Your task is to reproduce exactly the lines from the line with "[^2]:新约只有这一处，指明神有女儿。新约大多告诉我们，信徒是神的儿子。" through the end of the records below.

Collected data:
+++

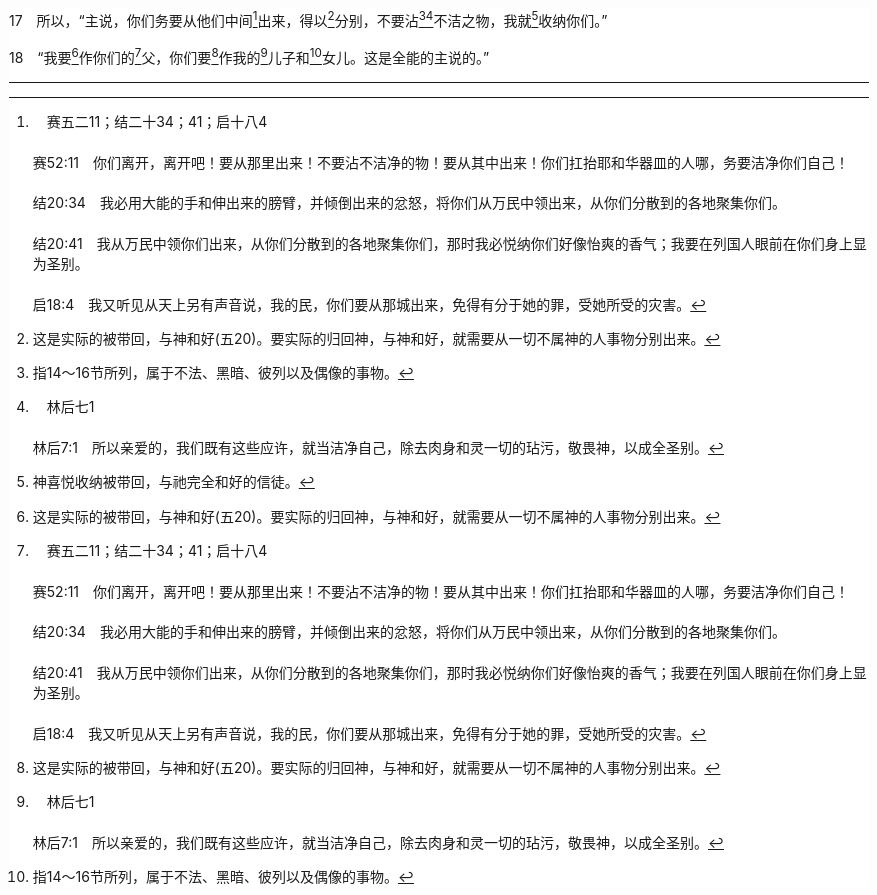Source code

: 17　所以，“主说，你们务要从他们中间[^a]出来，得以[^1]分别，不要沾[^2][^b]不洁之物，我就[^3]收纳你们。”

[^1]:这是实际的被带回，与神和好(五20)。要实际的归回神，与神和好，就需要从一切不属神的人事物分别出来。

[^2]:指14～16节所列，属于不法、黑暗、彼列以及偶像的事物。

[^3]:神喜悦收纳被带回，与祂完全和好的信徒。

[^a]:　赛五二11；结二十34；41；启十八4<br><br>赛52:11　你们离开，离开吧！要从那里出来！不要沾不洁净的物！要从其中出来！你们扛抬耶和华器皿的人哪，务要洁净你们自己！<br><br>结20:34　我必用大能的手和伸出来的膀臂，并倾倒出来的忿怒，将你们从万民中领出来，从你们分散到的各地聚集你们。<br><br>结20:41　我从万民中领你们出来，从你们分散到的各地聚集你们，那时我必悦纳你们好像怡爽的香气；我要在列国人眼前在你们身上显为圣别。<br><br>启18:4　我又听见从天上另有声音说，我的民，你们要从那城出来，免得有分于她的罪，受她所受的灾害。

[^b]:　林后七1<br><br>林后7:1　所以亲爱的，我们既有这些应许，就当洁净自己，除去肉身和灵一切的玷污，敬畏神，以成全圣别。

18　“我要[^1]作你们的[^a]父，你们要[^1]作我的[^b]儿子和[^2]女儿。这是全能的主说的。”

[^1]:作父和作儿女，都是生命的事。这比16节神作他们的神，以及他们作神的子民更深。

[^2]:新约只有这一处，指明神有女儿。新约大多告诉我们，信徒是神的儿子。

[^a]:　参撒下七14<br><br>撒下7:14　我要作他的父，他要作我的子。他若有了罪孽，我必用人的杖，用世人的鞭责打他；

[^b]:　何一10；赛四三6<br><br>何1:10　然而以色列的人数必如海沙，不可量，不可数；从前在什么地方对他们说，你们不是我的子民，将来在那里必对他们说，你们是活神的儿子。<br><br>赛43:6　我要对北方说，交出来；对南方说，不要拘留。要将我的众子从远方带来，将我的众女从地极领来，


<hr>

+++

**Your solution**
[^2]:新约只有这一处，指明神有女儿。新约大多告诉我们，信徒是神的儿子。

[^a]:　参撒下七14<br><br>撒下7:14　我要作他的父，他要作我的子。他若有了罪孽，我必用人的杖，用世人的鞭责打他；

[^b]:　何一10；赛四三6<br><br>何1:10　然而以色列的人数必如海沙，不可量，不可数；从前在什么地方对他们说，你们不是我的子民，将来在那里必对他们说，你们是活神的儿子。<br><br>赛43:6　我要对北方说，交出来；对南方说，不要拘留。要将我的众子从远方带来，将我的众女从地极领来，


<hr>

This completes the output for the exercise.